Everyone has experienced the abrupt freeze VRChat has sometimes when loading an avatar, often for multiple seconds at a time. Well I have been doing some testing recently, and I believe this is primarily caused by audio assets being decompressed on the main thread.
The default load behavior of an audio asset in Unity is "Decompress on Load". For VRChat, this means the game has to completely decompress the audio asset immediately upon an avatar loading, and keep it in memory so that it can be played at any time. The problem with this is that the decompression happens on the main thread, stalling anything else that also happens to reside on the main thread from running until it has completed the decompression. With longer duration, higher filesize assets this can cause a considerably long freeze when loading in an avatar.
Unity has a built-in option for any audio asset to "Load in Background", which according to Unity's documentation loads the audio asset on a separate thread instead of the main one. This setting, however, currently doesn't work in VRChat and actually causes your audio source to not function at all. Not sure if this would be the best option, because if an audio source requests to play the asset before it is decompressed, it queues the request and must wait until the decompression process is finished before playing. This would not really be ideal for load-in sounds that are present on many avatars.
Another option is to change the audio asset Load Type to "Compressed in Memory." Using this load type currently works as expected in VRChat. The audio loading no longer stalls the main thread, since it causes the audio to be decompressed in the mixer thread as it plays. While this fixes the freezing problem, this seems like it could create more CPU overhead in scenarios where many audio assets are being decompressed at the same time. Large scale testing would obviously be needed to see if this setting is viable for VRChat.
There is a third load type called "Streaming" that seems similar to Compressed in Memory, but there is not a ton of info on the wiki and this option does not currently work in VRChat. Looks like it would increase disk usage since it incrementally reads the audio from the disk and decodes it on the fly on the streaming thread. I would guess it probably has similar CPU usage to Compressed in Memory. I'm not familiar with this option, so I'm unsure about any other aspects of it.

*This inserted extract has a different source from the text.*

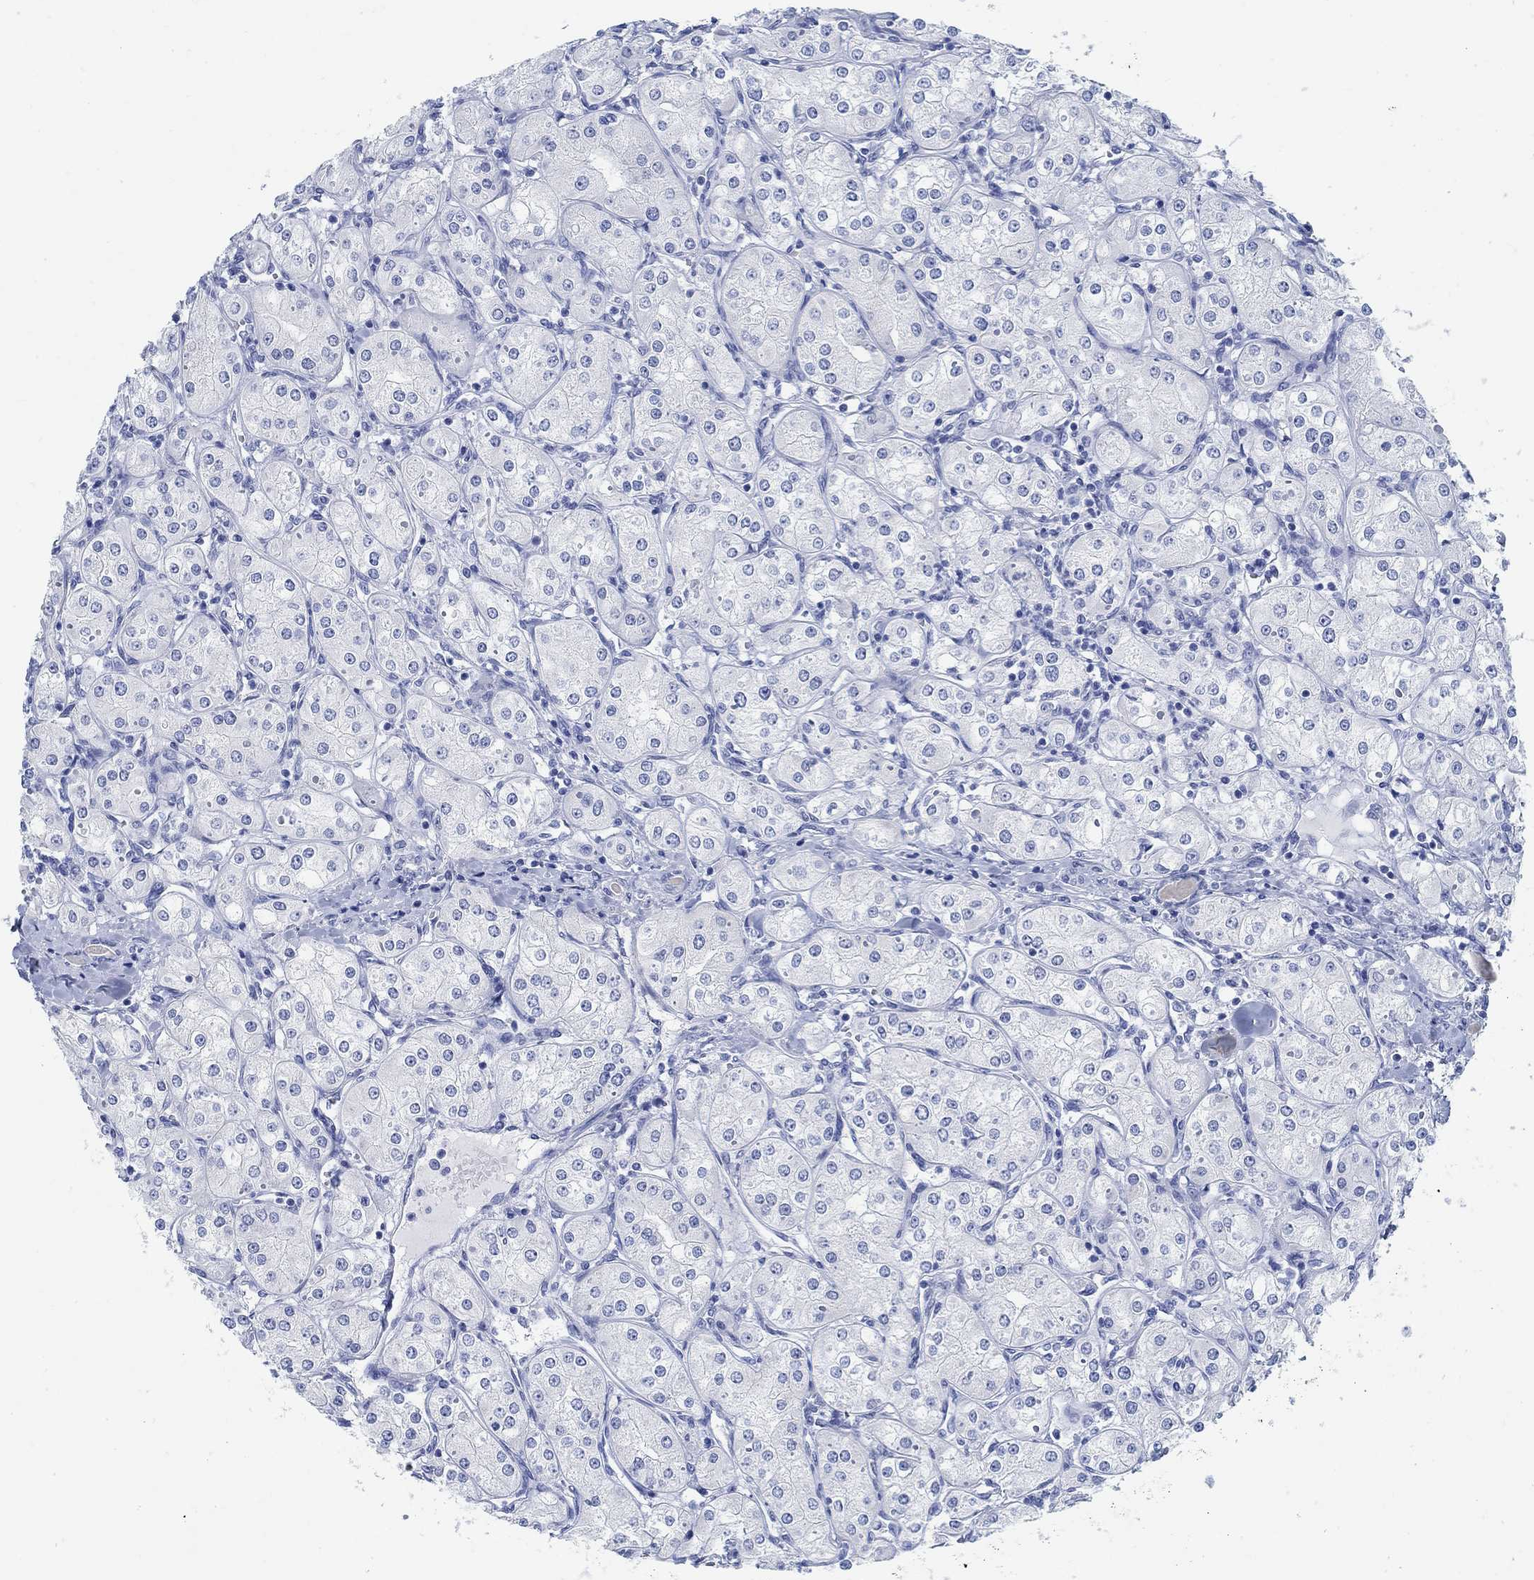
{"staining": {"intensity": "negative", "quantity": "none", "location": "none"}, "tissue": "renal cancer", "cell_type": "Tumor cells", "image_type": "cancer", "snomed": [{"axis": "morphology", "description": "Adenocarcinoma, NOS"}, {"axis": "topography", "description": "Kidney"}], "caption": "An immunohistochemistry (IHC) image of renal adenocarcinoma is shown. There is no staining in tumor cells of renal adenocarcinoma. The staining was performed using DAB to visualize the protein expression in brown, while the nuclei were stained in blue with hematoxylin (Magnification: 20x).", "gene": "RBM20", "patient": {"sex": "male", "age": 77}}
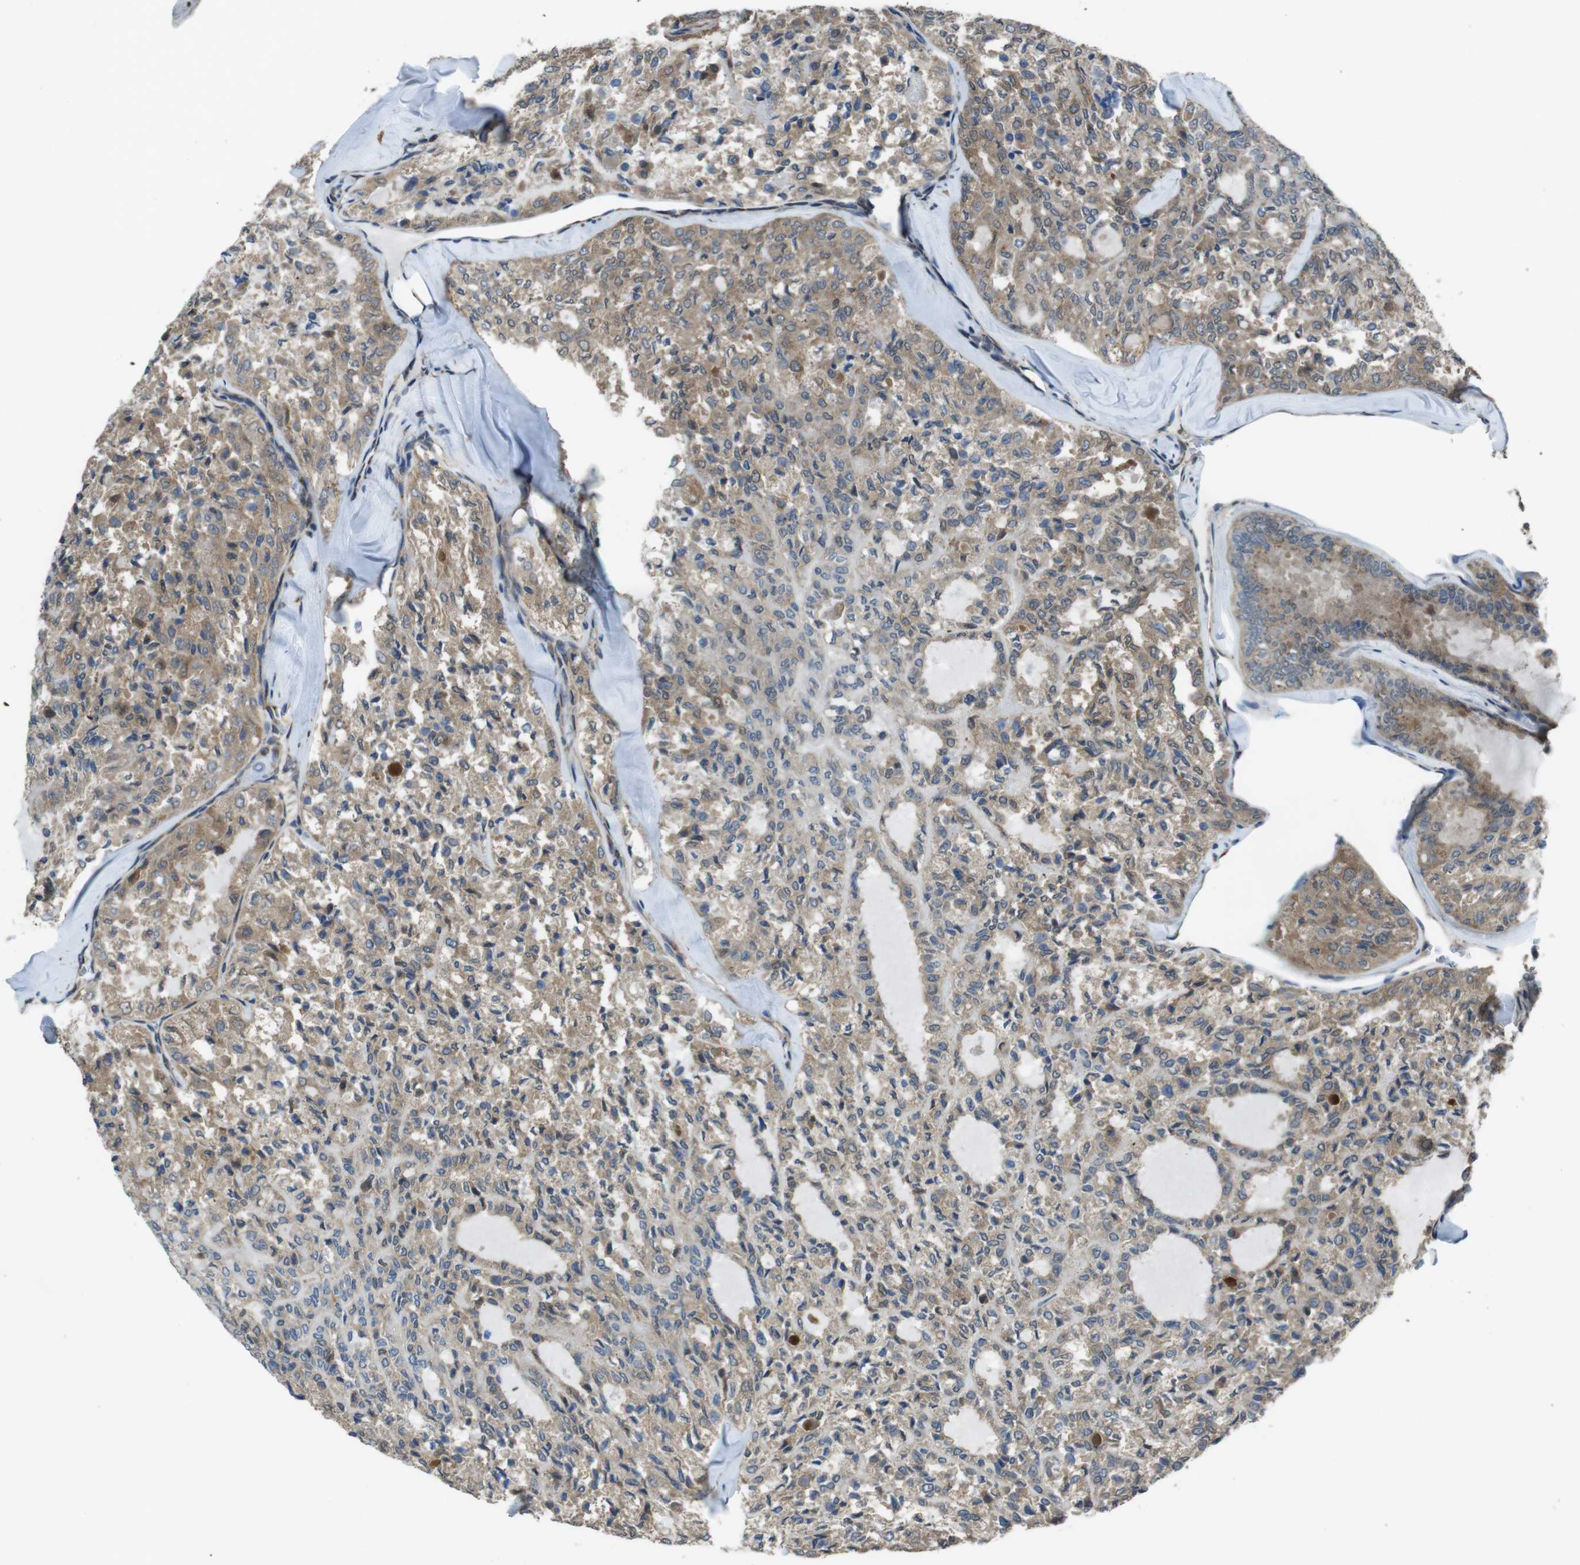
{"staining": {"intensity": "moderate", "quantity": ">75%", "location": "cytoplasmic/membranous"}, "tissue": "thyroid cancer", "cell_type": "Tumor cells", "image_type": "cancer", "snomed": [{"axis": "morphology", "description": "Follicular adenoma carcinoma, NOS"}, {"axis": "topography", "description": "Thyroid gland"}], "caption": "Immunohistochemistry (IHC) histopathology image of follicular adenoma carcinoma (thyroid) stained for a protein (brown), which reveals medium levels of moderate cytoplasmic/membranous expression in approximately >75% of tumor cells.", "gene": "RAB6A", "patient": {"sex": "male", "age": 75}}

So if this issue is looked into I think there are three ways to go about fixing it:
Solution A)
Force Load in Background on for any audio asset found on an avatar. To avoid unwanted pauses for load-in audio, maybe a small script could be added to an audio source to designate to the SDK that the user intends that sound to play immediately upon load, so it will not force on Load in Background for the audio asset used in that audio source. A problem I foresee with this is that it would probably retroactively break synchronization of load-in audio with animations for old avatars, which isn't great. This also would add another layer of complexity to some aspects of avatar creation, which may not be desirable.
Solution B)
Force all audio assets found on an avatar to have a load type of Compressed in Memory. This has the upside of not retroactively breaking anything for anyone, which is good. It also may reduce the overall memory usage of audio assets. However, this could potentially end up adding a significant amount of CPU overhead if many sounds are being decompressed simultaneously. As stated earlier, large scale testing would need to be done to measure the overall impact on CPU usage.
Solution C)
Force Streaming load type for all audio assets found on an avatar. As I said earlier I do not have much reference for how this load type works. In theory it seems like it could be a solution. Might be worth testing, at least.
I can personally vouch for Solution B. I have been using the Compressed in Memory load type for audio assets on an avatar with a lot of audio, and it has completely removed the freeze upon load. Additionally I haven't noticed any weirdness with the audio playback, it seems to work as it should. Before switching to this load type, the avatar in question would cause a chunky ~4 second freeze upon loading on my system.
A quick note before I finish, I was in a very active public instance recently and due to everyone initially joining and swapping avatars I probably spent nearly 15-20% of my time frozen. Definitely not an ideal situation.
This may be an oversimplification, but I am just trying to suggest what I believe are potential solutions to a pretty nasty problem that everyone experiences. I would like to see these solutions explored at least (if they haven't been already), even if the final decision is made to keep audio asset loading as-is.
-------TL;DR-------
Audio asset decompression is the primary factor causing freezes upon loading avatars. Please change the way audio assets are loaded to help mitigate this!